# Bribie Island



## Guest (Aug 22, 2006)

Going up to Bribie this weekend to pick up some parts, thinking of taking the yaks at the same time, never fished there before.

Anyone give me the tip on best launching spot to track down some lizards, catch and release of course.

Cheers


----------



## Shoey (Aug 30, 2005)

Try the boat ramp next to Silver Shores caravan park, about 500 metres before the bridge. Its well located for a paddle in either direction for whatever tide is running. My folks are staying there at the moment and dad rang me to brag about his 86cm flattie he caught today from shore at the mouth of the marina (next door). He also mentioned that a huge school of Longtail Tuna came into the passage very close to shore, some fish looked to be about a metre in length he estimated.
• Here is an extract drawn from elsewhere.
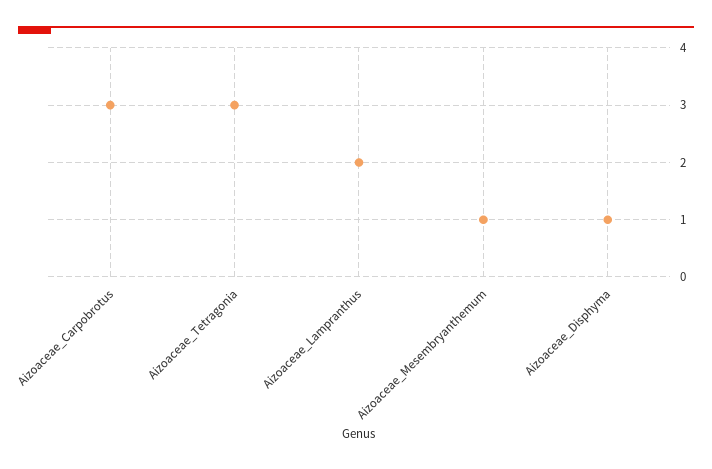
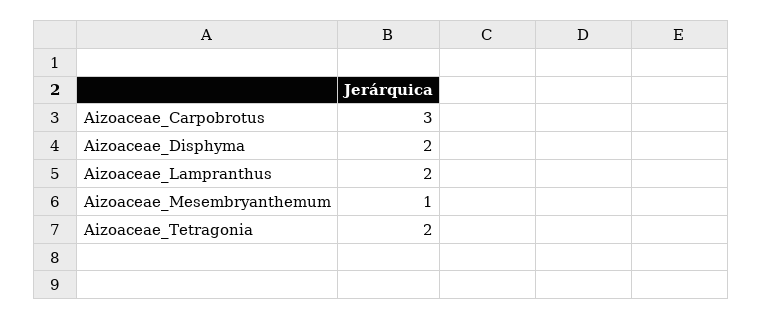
Aizoaceae_Tetragonia: 3 -> 2
Aizoaceae_Disphyma: 1 -> 2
Ive got to do a job up there on Friday morning, so I might take the kayak with me and get up there at day break myself.
Good luck.


----------



## Hagar (Aug 4, 2006)

Gday Sel,we are going to Bribie Sat morning ,should be free by Sat arvo .My olds lived in the area a few years ago and we fished quite often in passage and near bridge etc.Turners camp is on left before the marina I think....its agreat spot to launch from ,sandy etc and plenty of parking,well Im going back a few years.there are plenty of options for fishing in the area.
cheers Gary


----------